Thornton's first marriage was to Mary Ann Glover (1808 - 1830), a native of Alabama who was the daughter of Allen Glover and Sarah Norwood. The Glovers had been a moderately affluent South Carolina family who, by the time of Thornton's marriage, had acquired vast land and slave holdings. Glover died within five years of their marriage and Thornton returned to Fredericksburg in 1830 and married his former neighbor and kinsman Anne Amelia Smith, the daughter of George Alexander Smith and Delia Forbes. Smith was connected to the Innes family through their Scottish lines and both of her parents were from prominent Scottish families descended from the Erskines of Alva and Aloa. Smith's brother, Murray Forbes Smith, brought great economic backing to Thornton through his cotton brokerage set up in Mobile. Through Smith, Thornton was the uncle of Alva Vanderbilt Belmont. Thornton's last marriage was to Sarah Williams Gould, the daughter William Proctor Gould and Eliza Williams Chotard.
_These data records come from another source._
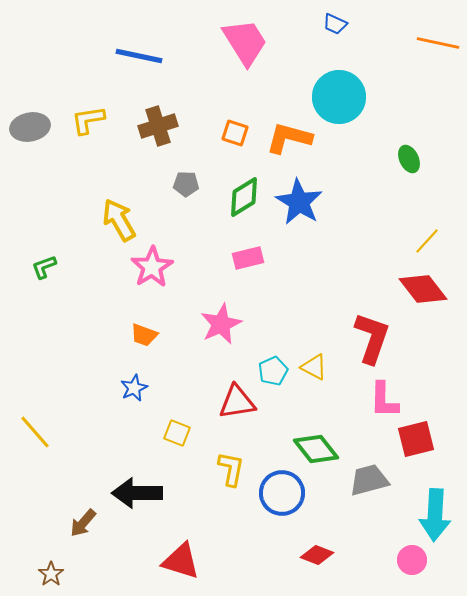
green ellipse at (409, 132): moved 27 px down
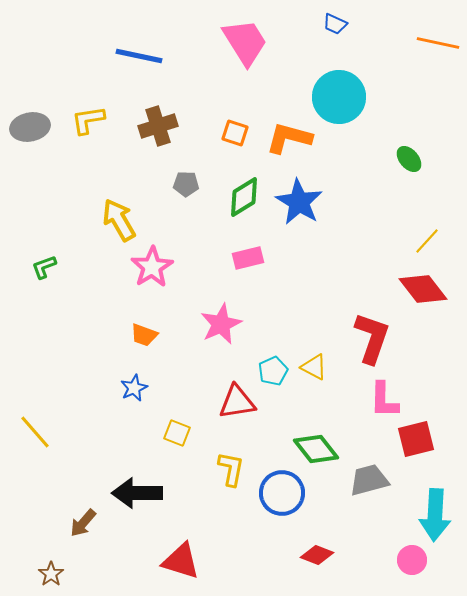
green ellipse at (409, 159): rotated 16 degrees counterclockwise
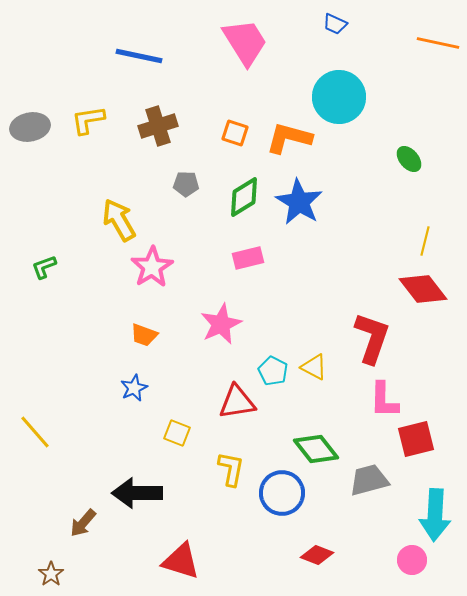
yellow line at (427, 241): moved 2 px left; rotated 28 degrees counterclockwise
cyan pentagon at (273, 371): rotated 20 degrees counterclockwise
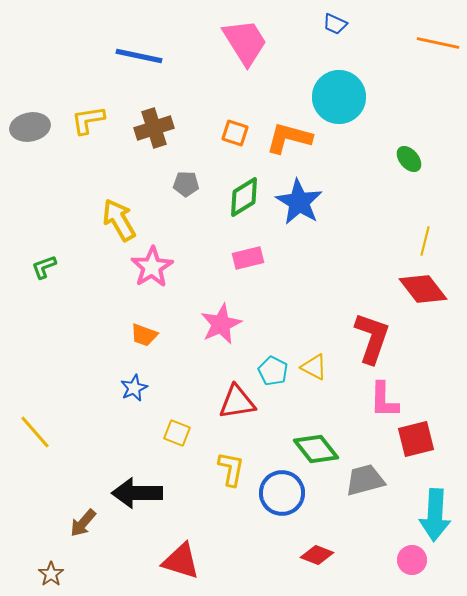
brown cross at (158, 126): moved 4 px left, 2 px down
gray trapezoid at (369, 480): moved 4 px left
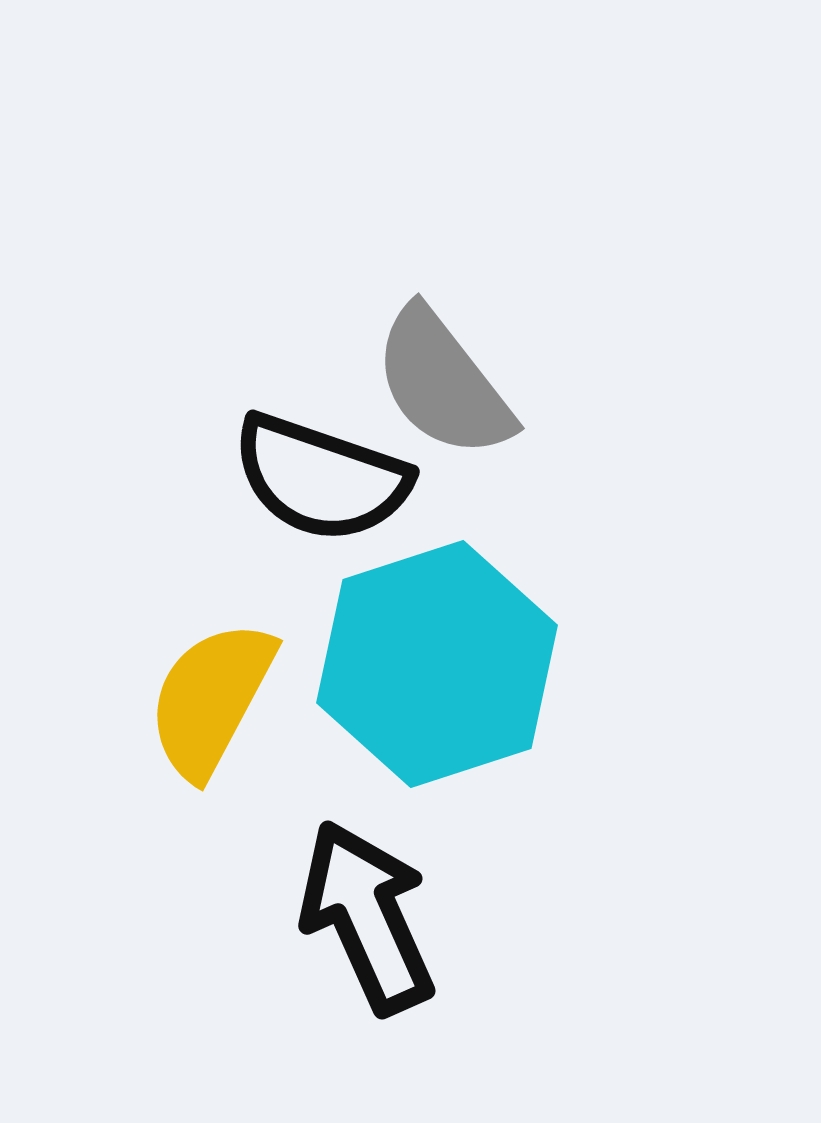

She was the widow of Samuel Merritt Gowdey. Sarah Gould Thornton outlived her husband, dying in 1885.

Children by Mary Amelia Glover
- Mary Thornton

Children by Anne Amelia Smith

- George Francis Thornton,
- Jean Stirling Thornton
- Delia Forbes Smith Thornton
- James Innes Thornton Jr.
- Fitzgerald Thornton
- Katherine Marshall Thornton
- Innes Thornton
- Butler Brayne Thornton
- Harry Innes Thornton

Thornton and Sarah Williams Gould had no children.